Nowadays, Woods’ help is simply responding to Day’s texts about how certain swing changes should feel on the back and arms. Woods, of course, knows something from clawing back from back issues. Day’s rebuild with Como, who also used to work with Woods, aims to groove a swing that can prolong his career by getting rid of a lateral slide Day used to have in the backswing, which would present problems. Day grew up hitting a high draw, but these days work a left-to-right ball flight and produces a stronger body rotation through the ball.
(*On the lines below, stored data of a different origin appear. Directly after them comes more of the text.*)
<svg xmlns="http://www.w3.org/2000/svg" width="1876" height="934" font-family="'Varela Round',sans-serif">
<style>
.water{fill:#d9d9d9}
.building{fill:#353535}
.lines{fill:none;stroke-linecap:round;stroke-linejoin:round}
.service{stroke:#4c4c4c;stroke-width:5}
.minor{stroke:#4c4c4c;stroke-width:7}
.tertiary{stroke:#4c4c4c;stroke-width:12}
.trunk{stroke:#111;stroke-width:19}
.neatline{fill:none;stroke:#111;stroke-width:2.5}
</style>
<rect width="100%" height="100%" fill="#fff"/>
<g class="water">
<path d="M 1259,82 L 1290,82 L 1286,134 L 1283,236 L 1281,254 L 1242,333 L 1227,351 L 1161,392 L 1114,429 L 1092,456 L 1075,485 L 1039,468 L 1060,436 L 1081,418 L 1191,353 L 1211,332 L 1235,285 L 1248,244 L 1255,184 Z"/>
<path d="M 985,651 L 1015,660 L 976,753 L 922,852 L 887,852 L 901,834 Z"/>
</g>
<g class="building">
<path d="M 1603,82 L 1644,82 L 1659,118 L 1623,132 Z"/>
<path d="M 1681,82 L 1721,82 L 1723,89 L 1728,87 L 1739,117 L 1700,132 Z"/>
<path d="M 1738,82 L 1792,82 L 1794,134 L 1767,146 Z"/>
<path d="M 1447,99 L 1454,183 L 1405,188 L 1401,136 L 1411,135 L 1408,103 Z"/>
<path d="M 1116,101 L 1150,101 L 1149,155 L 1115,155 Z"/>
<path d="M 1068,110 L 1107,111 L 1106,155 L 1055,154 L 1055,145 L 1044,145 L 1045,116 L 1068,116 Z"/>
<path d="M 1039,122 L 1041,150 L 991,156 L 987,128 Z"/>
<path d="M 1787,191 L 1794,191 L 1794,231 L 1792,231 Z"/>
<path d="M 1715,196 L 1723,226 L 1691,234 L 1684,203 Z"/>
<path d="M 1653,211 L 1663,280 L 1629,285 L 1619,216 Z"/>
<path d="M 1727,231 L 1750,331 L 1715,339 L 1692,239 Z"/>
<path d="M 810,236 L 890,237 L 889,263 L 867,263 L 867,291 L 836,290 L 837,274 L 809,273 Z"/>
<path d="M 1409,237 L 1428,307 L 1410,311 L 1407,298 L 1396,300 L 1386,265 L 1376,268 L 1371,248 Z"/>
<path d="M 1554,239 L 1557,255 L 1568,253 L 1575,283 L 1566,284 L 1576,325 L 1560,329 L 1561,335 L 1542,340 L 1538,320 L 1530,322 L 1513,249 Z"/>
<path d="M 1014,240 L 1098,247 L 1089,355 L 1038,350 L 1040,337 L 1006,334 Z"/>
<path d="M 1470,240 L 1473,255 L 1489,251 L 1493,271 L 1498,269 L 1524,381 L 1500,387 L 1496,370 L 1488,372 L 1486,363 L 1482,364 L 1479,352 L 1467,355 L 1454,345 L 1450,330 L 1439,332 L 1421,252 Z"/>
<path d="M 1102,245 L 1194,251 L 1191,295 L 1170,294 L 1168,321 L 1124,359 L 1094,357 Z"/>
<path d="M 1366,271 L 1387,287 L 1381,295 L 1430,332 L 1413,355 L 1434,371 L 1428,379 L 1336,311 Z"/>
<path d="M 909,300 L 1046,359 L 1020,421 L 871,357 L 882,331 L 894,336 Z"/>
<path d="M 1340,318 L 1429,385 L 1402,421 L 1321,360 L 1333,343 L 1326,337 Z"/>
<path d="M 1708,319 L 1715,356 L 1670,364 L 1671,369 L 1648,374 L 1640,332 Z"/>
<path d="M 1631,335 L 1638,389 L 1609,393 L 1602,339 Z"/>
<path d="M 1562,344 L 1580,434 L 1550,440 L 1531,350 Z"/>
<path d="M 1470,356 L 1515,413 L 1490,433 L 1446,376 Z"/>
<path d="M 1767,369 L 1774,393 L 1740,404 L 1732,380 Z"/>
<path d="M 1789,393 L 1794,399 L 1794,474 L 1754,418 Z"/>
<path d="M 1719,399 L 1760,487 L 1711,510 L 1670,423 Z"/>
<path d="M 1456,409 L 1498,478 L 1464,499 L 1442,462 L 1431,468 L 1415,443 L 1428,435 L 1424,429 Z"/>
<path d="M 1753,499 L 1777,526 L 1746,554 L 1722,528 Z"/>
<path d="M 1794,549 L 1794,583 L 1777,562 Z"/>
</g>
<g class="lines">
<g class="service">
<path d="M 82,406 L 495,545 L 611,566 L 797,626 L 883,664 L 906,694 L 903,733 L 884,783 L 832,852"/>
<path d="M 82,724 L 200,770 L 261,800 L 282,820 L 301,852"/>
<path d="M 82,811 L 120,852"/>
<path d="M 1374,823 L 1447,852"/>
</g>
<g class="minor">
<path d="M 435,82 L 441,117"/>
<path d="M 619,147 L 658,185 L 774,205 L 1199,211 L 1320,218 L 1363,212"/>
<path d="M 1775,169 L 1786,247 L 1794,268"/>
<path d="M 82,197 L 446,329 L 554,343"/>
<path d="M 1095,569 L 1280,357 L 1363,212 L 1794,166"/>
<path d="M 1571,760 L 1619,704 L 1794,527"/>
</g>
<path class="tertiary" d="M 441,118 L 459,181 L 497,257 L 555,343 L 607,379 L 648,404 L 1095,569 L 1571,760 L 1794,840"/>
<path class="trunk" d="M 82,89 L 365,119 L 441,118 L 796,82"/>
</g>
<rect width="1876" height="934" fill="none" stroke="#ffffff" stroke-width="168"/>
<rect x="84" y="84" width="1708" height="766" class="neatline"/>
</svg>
“I’ve been working extremely hard on the game,” said Day, who managed just two top-10s last season. He scraped into the FedEx Cup Playoffs thanks to the fact several LIV golfers were withdrawn from the standings. “I feel like the last two years have been probably some of the most disappointing stretches of golf I’ve played. But I’m thankful for it, too, because I’ve learned more about the golf swing, the body and how it all moves together. The changes I’m making are helping me prolong my career.”
Day says he has become a swing nerd. He’ll regularly text Como late at night, and if Como is awake the pair will FaceTime while Day is in his golf lab at his Columbus, Ohio, home. “I’ll be on the phone with Como at 12 o’clock at night just talking about certain feels and certain swings,” Day says.
Given Day’s struggles, and because exemptions for majors from his 2015 PGA ran out in 2021, he was not eligible for the Masters, U.S. Open and Open Championship this year. Truth be told, he didn’t miss them, not the way he was playing at least.
“I didn’t want to go into tournaments like the majors and just be another number,” Day said. “Part of me was disappointed but I was thankful to not play because my game was nowhere near ready enough.”
Day, who turns 35 on Nov. 12, has hope that the 2022-23 season will yield better results, having recently registered a tie for eighth at the Shriners Children’s Open two weeks ago in Las Vegas. His ball-striking, through six rounds of the new tour season, has him ranked second for strokes gained/approach. But his putting has plummeted to 155th on tour this season and it was 87th last season. Day was No. 1 on tour for strokes gained/putting in 2015-16. He knows he needs to fix the short stick.
“I feel I’m getting close to playing some really good golf,” Day said. “My body is feeling better, and I just need to find that consistency with the full swing. I feel like I’m like teetering on the edge of that consistency. If I develop some confidence with my putting again, I could play some really good golf again.”